November 8, 2022

As advancements are made across sophisticated industries, like medicine and aerospace, the requirements for tighter tolerances on plastic components have become increasingly necessary. Tight tolerance can mean something different depending on the molder, but it is generally recognized as ± 0.002 inches, and very tight tolerance is ± 0.001 inches.

Part complexity, material, manufacturing processes, and tooling all impact the tolerances that can be achieved. High-performance plastics offer many valuable benefits for complex and critical products that face harsh environments. Many of these resins excel at maintaining tight tolerances, even at high temperatures. High-performance plastics are excellent candidates for machining after molding, which allows the tightest tolerances to be achieved.

Quite simply, parts with proper tolerances will fit as they should, whether snapping, sliding, or pressing the parts together. Not all parts require tight tolerances, and finding the tolerance best suited for your application is important.

Tight tolerances are usually required for complex or critical parts, especially those used in higher-risk applications, such as for the medical or aerospace industries. Underperformance or part failure may occur if the tolerance is not met, which could have catastrophic results. For these parts, tight tolerance means fewer rejects and failures, and problems with mating during assembly can be avoided. In the long run, achieving the tolerances required for your part saves you time and money.

The tight tolerances that can be achieved with high-performance plastics have allowed parts to be transitioned from metal. This has been crucial in the aerospace industry as engineers look to reduce weight to increase fuel efficiency and reduce emissions. In the oil and gas industry, components like bearings that generally experience extreme wear hold their tolerances because of the high-performance plastics’ low coefficient of friction.

Achieving tight tolerances involves using advanced tooling and sometimes secondary operations that can add costs to the project. Requiring tight tolerances for every project doesn’t make sense, but it is worth the extra investment for those where tight tolerance is critical.

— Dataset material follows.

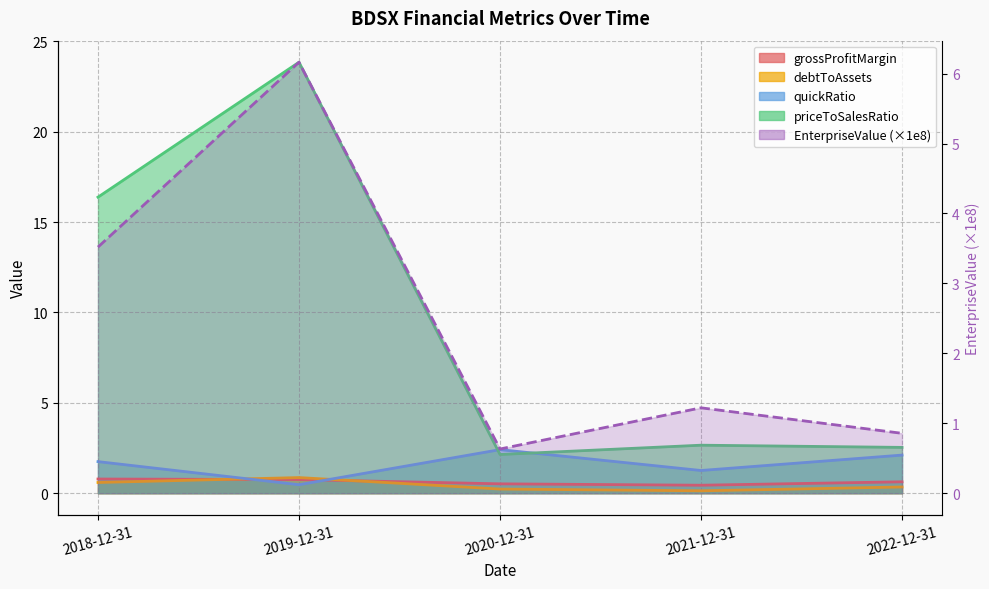

True or false: EnterpriseValue and priceToSalesRatio intersect in this chart.

False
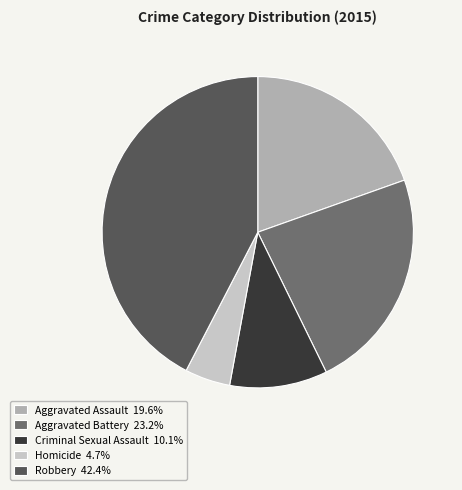

Combined, do Criminal Sexual Assault 10.1% and Aggravated Assault 19.6% account for over 50%?

No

Injection molding automation systems add repeatability to tasks that deliver 100% accuracy every time — increasing and maintaining the quality of the production line. This is difficult for a human worker, who is more effective in other, more complex areas of the operation. With automation, exacting detail can be achieved on parts and processes in an infinitely repeatable manner.

Automated processes create high volumes of products with minuscule error rates; this means there are fewer deformed parts and less waste because fewer parts are rejected. This not only helps reduce costs — less wasted materials for instance — but also aids in creating faster turnaround and fulfillment times, and leads to more sustainable manufacturing processes.

We touched on the reduced material expenses that come with injection molding automation systems, but such solutions typically lower the labor costs associated with manufacturing and fabrication as well. Robotic systems can handle work that previously needed multiple employees. They can fulfill the most repetitive and potentially dangerous tasks, allowing labor resources to be directed elsewhere to drive value.

Automation systems can continue operating without interruption and properly maintained systems could run 24/7. This results in better per-unit production and quick order completion. Interconnected automated systems also generate analytical data that allows users to immediately notice problems, or identify areas for improvement.

Injection molding automation systems provide benefits outside the direct molding process as well. They can be used to handle newly molded parts, which may be delicate and vulnerable to deforming under pressure. Finely-tuned robotic tools can handle parts that need overmolding or further processing. Systems can be devised to feed plastic machining processes, pad printing, packaging, and more.

Loading and Unloading — Automated machinery uses the same amount of shot material per cycle, so products remain uniform. Robots can load or unload machines without error.

Visual Inspection — Robotic systems can orient the parts and use sensors to determine if their dimensional errors, and much more. Humans can oversee several cells at once.

Assembly/Sorting — Robotics can be used for complex tasks after the mold stage as well, such as welding assemblies, sorting parts for kits, and more.

Secondary Processes — Smart systems can use side-entry injection molding robots to perform tasks such as decorating and labeling quickly and accurately. Also, robotics are essential in consistent, efficient CNC machining processes.